In clinical studies, the association of paracetamol and codeine has been compared with various analgesics and with placebo. In all cases, the fixed dose mixture was shown to be significantly superior to placebo. The results of certain studies suggest that the combination produces a stronger analgesic effect than the single compounds, even after an increase in their doses, providing the risks associated with drug mixtures are found to be acceptable.

5.2. Pharmacokinetic properties

Paracetamol

Absorption

Paracetamol is rapidly and completely absorbed with oral administration. (0,5–1,5 hours until the maximum serum levels are reached). Concentration in plasma reaches a peak in 30‐60 minutes upon administration.

It is widely metabolized in the liver by direct conjugation with glucoronic acid or sulfuric acid. A small part is metabolized through the Cytochrome P450 system (mainly CYP2E1) resulting in the production of the toxic metabolite N‐acetyl‐p‐benzochinonimine that is normally bound and excreted, the concentration is increased, however, in the event of massive intoxication.

Elimination

The drug is eliminated via the kidney. Ninety percent of the absorbed amount is eliminated via the kidneys mainly as glucuronides (60 to 80%) and sulfate conjugates (20 to 30%) within 24 hours. Less than 5% remain unchanged and is thus eliminated. The elimination half life amounts to approx. two hours. In cases of renal disorder or after overdose or in newborns the half life is prolonged.

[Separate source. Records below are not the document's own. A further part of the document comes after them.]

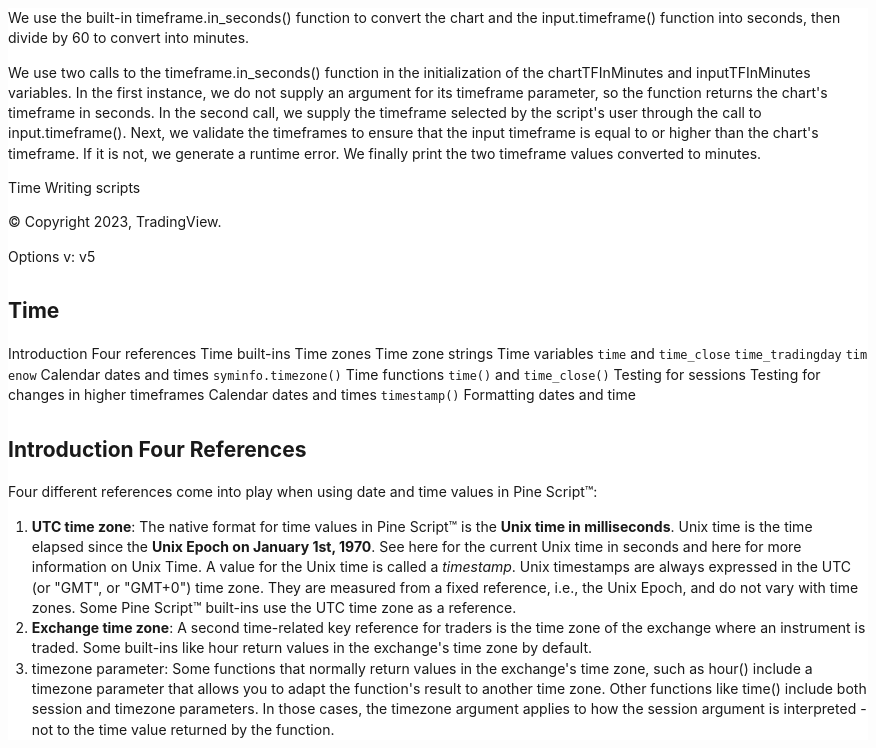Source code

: We use the built-in timeframe.in_seconds() function to convert the chart and the input.timeframe() function into seconds, then divide by 60 to convert into minutes.

We use two calls to the timeframe.in_seconds() function in the initialization of the chartTFInMinutes  and inputTFInMinutes  variables. In the first instance, we do not supply an argument for its timeframe parameter, so the function returns the chart's timeframe in seconds. In the second call, we supply the timeframe selected by the script's user through the call to input.timeframe(). Next, we validate the timeframes to ensure that the input timeframe is equal to or higher than the chart's timeframe. If it is not, we generate a runtime error. We finally print the two timeframe values converted to minutes.

Time
Writing scripts

© Copyright 2023, TradingView.

Options
v: v5

## Time

Introduction
Four references
Time built-ins
Time zones
Time zone strings
Time variables
`time` and `time_close` `time_tradingday`
`timenow`
Calendar dates and times
`syminfo.timezone()`
Time functions
`time()` and `time_close()`
Testing for sessions
Testing for changes in higher timeframes
Calendar dates and times
`timestamp()`
Formatting dates and time

## Introduction Four References

Four different references come into play when using date and time values in Pine Script™:

1. **UTC time zone**: The native format for time values in Pine Script™ is the **Unix time in milliseconds**. Unix time is
the time elapsed since the **Unix Epoch on January 1st, 1970**. See here for the current Unix time in seconds and here for more information on Unix Time. A value for the Unix time is called a *timestamp*. Unix timestamps are always expressed in the UTC (or "GMT", or "GMT+0") time zone. They are measured from a fixed reference, i.e., the Unix Epoch, and do not vary with time zones. Some Pine Script™ built-ins use the UTC time zone as a reference.
2. **Exchange time zone**: A second time-related key reference for traders is the time zone of the exchange where
an instrument is traded. Some built-ins like hour return values in the exchange's time zone by default.
3. timezone  parameter: Some functions that normally return values in the exchange's time zone, such as hour()
include a timezone  parameter that allows you to adapt the function's result to another time zone. Other functions like time() include both session  and timezone  parameters. In those cases, the timezone argument applies to how the session  argument is interpreted - not to the time value returned by the
function.
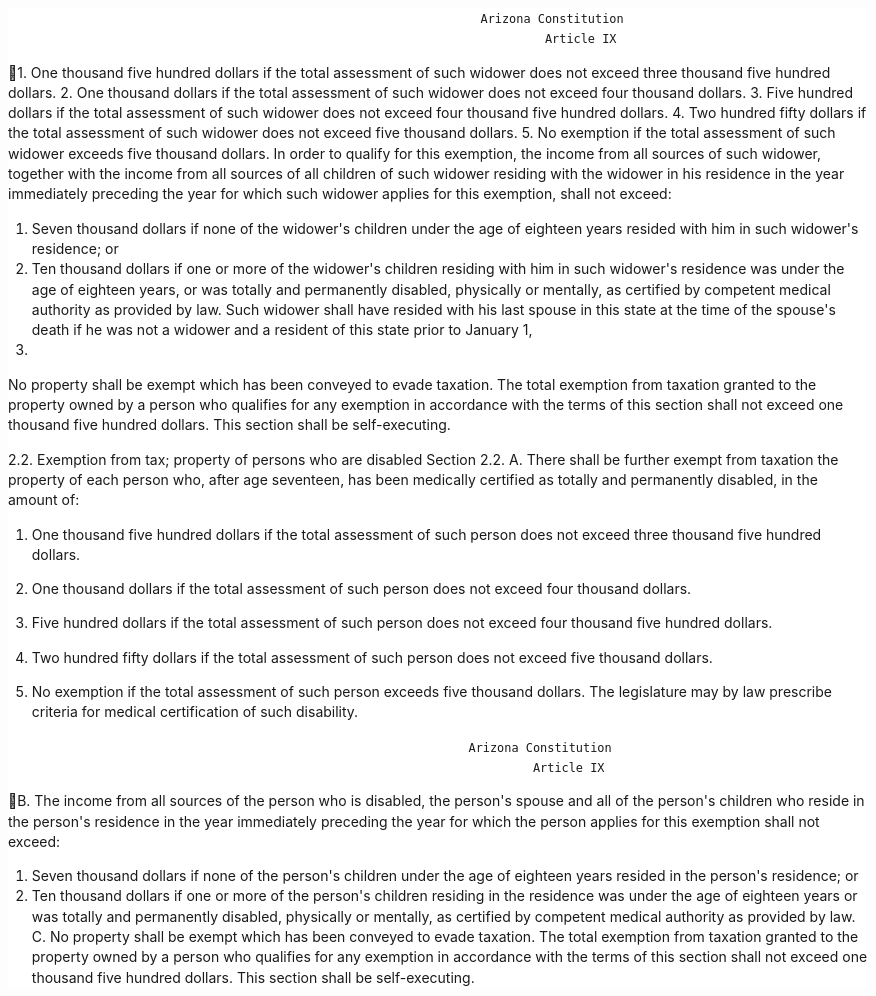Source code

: 
                                                                      Arizona Constitution
                                                                               Article IX
1. One thousand five hundred dollars if the total assessment of such widower does not
exceed three thousand five hundred dollars.
2. One thousand dollars if the total assessment of such widower does not exceed four
thousand dollars.
3. Five hundred dollars if the total assessment of such widower does not exceed four
thousand five hundred dollars.
4. Two hundred fifty dollars if the total assessment of such widower does not exceed five
thousand dollars.
5. No exemption if the total assessment of such widower exceeds five thousand dollars.
In order to qualify for this exemption, the income from all sources of such widower,
together with the income from all sources of all children of such widower residing with
the widower in his residence in the year immediately preceding the year for which such
widower applies for this exemption, shall not exceed:
1. Seven thousand dollars if none of the widower's children under the age of eighteen
years resided with him in such widower's residence; or
2. Ten thousand dollars if one or more of the widower's children residing with him in
such widower's residence was under the age of eighteen years, or was totally and
permanently disabled, physically or mentally, as certified by competent medical authority
as provided by law.
Such widower shall have resided with his last spouse in this state at the time of the
spouse's death if he was not a widower and a resident of this state prior to January 1,
1969.
No property shall be exempt which has been conveyed to evade taxation. The total
exemption from taxation granted to the property owned by a person who qualifies for any
exemption in accordance with the terms of this section shall not exceed one thousand five
hundred dollars. This section shall be self-executing.

2.2. Exemption from tax; property of persons who are disabled
  Section 2.2. A. There shall be further exempt from taxation the property of each person
who, after age seventeen, has been medically certified as totally and permanently
disabled, in the amount of:
1. One thousand five hundred dollars if the total assessment of such person does not
exceed three thousand five hundred dollars.
2. One thousand dollars if the total assessment of such person does not exceed four
thousand dollars.
3. Five hundred dollars if the total assessment of such person does not exceed four
thousand five hundred dollars.
4. Two hundred fifty dollars if the total assessment of such person does not exceed five
thousand dollars.
5. No exemption if the total assessment of such person exceeds five thousand dollars. The
legislature may by law prescribe criteria for medical certification of such disability.



                                                                    Arizona Constitution
                                                                             Article IX
B. The income from all sources of the person who is disabled, the person's spouse and all
of the person's children who reside in the person's residence in the year immediately
preceding the year for which the person applies for this exemption shall not exceed:
1. Seven thousand dollars if none of the person's children under the age of eighteen years
resided in the person's residence; or
2. Ten thousand dollars if one or more of the person's children residing in the residence
was under the age of eighteen years or was totally and permanently disabled, physically
or mentally, as certified by competent medical authority as provided by law.
C. No property shall be exempt which has been conveyed to evade taxation. The total
exemption from taxation granted to the property owned by a person who qualifies for any
exemption in accordance with the terms of this section shall not exceed one thousand five
hundred dollars. This section shall be self-executing.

The maximum action and the average period of action (4 to 6 hours) correlate approx. with the plasma concentration.

Renal impairment

In cases of severe renal insufficiency (creatinine clearance <10 ml/min) the elimination of paracetamol and its metabolites is retarded.

Codeine

Absorption

Codeine is rapidly absorbed after oral administration. Concentration in plasma reaches a peak within approx. one hour.

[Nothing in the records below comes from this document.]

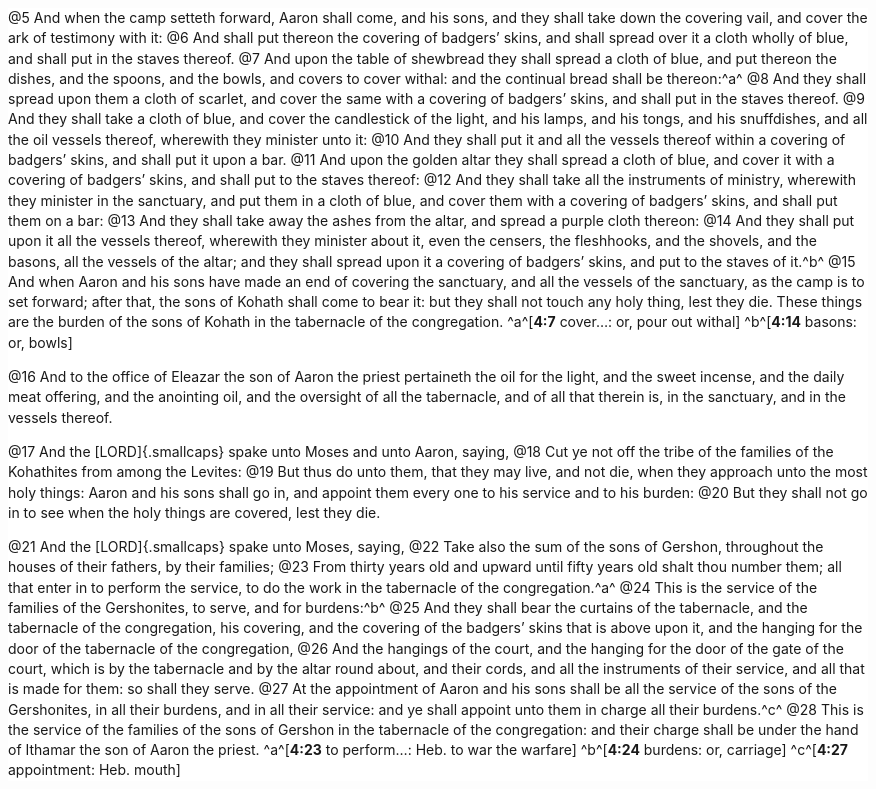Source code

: @5 And when the camp setteth forward, Aaron shall come, and his sons, and they shall take down the covering vail, and cover the ark of testimony with it: 
@6 And shall put thereon the covering of badgers’ skins, and shall spread over it a cloth wholly of blue, and shall put in the staves thereof. 
@7 And upon the table of shewbread they shall spread a cloth of blue, and put thereon the dishes, and the spoons, and the bowls, and covers to cover withal: and the continual bread shall be thereon:^a^ 
@8 And they shall spread upon them a cloth of scarlet, and cover the same with a covering of badgers’ skins, and shall put in the staves thereof. 
@9 And they shall take a cloth of blue, and cover the candlestick of the light, and his lamps, and his tongs, and his snuffdishes, and all the oil vessels thereof, wherewith they minister unto it: 
@10 And they shall put it and all the vessels thereof within a covering of badgers’ skins, and shall put it upon a bar. 
@11 And upon the golden altar they shall spread a cloth of blue, and cover it with a covering of badgers’ skins, and shall put to the staves thereof: 
@12 And they shall take all the instruments of ministry, wherewith they minister in the sanctuary, and put them in a cloth of blue, and cover them with a covering of badgers’ skins, and shall put them on a bar: 
@13 And they shall take away the ashes from the altar, and spread a purple cloth thereon: 
@14 And they shall put upon it all the vessels thereof, wherewith they minister about it, even the censers, the fleshhooks, and the shovels, and the basons, all the vessels of the altar; and they shall spread upon it a covering of badgers’ skins, and put to the staves of it.^b^ 
@15 And when Aaron and his sons have made an end of covering the sanctuary, and all the vessels of the sanctuary, as the camp is to set forward; after that, the sons of Kohath shall come to bear it: but they shall not touch any holy thing, lest they die. These things are the burden of the sons of Kohath in the tabernacle of the congregation. 
^a^[**4:7** cover…: or, pour out withal] ^b^[**4:14** basons: or, bowls]

@16 And to the office of Eleazar the son of Aaron the priest pertaineth the oil for the light, and the sweet incense, and the daily meat offering, and the anointing oil, and the oversight of all the tabernacle, and of all that therein is, in the sanctuary, and in the vessels thereof. 

@17 And the [LORD]{.smallcaps} spake unto Moses and unto Aaron, saying, 
@18 Cut ye not off the tribe of the families of the Kohathites from among the Levites: 
@19 But thus do unto them, that they may live, and not die, when they approach unto the most holy things: Aaron and his sons shall go in, and appoint them every one to his service and to his burden: 
@20 But they shall not go in to see when the holy things are covered, lest they die. 

@21 And the [LORD]{.smallcaps} spake unto Moses, saying, 
@22 Take also the sum of the sons of Gershon, throughout the houses of their fathers, by their families; 
@23 From thirty years old and upward until fifty years old shalt thou number them; all that enter in to perform the service, to do the work in the tabernacle of the congregation.^a^ 
@24 This is the service of the families of the Gershonites, to serve, and for burdens:^b^ 
@25 And they shall bear the curtains of the tabernacle, and the tabernacle of the congregation, his covering, and the covering of the badgers’ skins that is above upon it, and the hanging for the door of the tabernacle of the congregation, 
@26 And the hangings of the court, and the hanging for the door of the gate of the court, which is by the tabernacle and by the altar round about, and their cords, and all the instruments of their service, and all that is made for them: so shall they serve. 
@27 At the appointment of Aaron and his sons shall be all the service of the sons of the Gershonites, in all their burdens, and in all their service: and ye shall appoint unto them in charge all their burdens.^c^ 
@28 This is the service of the families of the sons of Gershon in the tabernacle of the congregation: and their charge shall be under the hand of Ithamar the son of Aaron the priest. 
^a^[**4:23** to perform…: Heb. to war the warfare] ^b^[**4:24** burdens: or, carriage] ^c^[**4:27** appointment: Heb. mouth]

It is metabolized in the liver (huge interindivudual differences).

The main metabolites are morphine, norcodeine as well as morphine and codeine conjugates. The conjugate levels are substantially higher than that of the parent substances.

Elimination

The elimination half life of 3 to 5 hours is prolonged to 9 to 18 hours in cases of renal insufficiency and is also prolonged in elderly patients. The substance is eliminated mainly via the kidneys and approx. 10% of codeine remains unchanged and is thus eliminated.

Codeine passes through the placenta barrier and enters the fetal circulation. Pharmacologically relevant concentrations are reached in the breast milk after high doses of codeine are administered.

Paracetamol and codeine show similar absorption speed and time of plasma concentration peaks as well as approx. same period of action. Furthermore, their biotransformation steps do not obstruct each other and no obstruction is given in the elimination via the kidneys.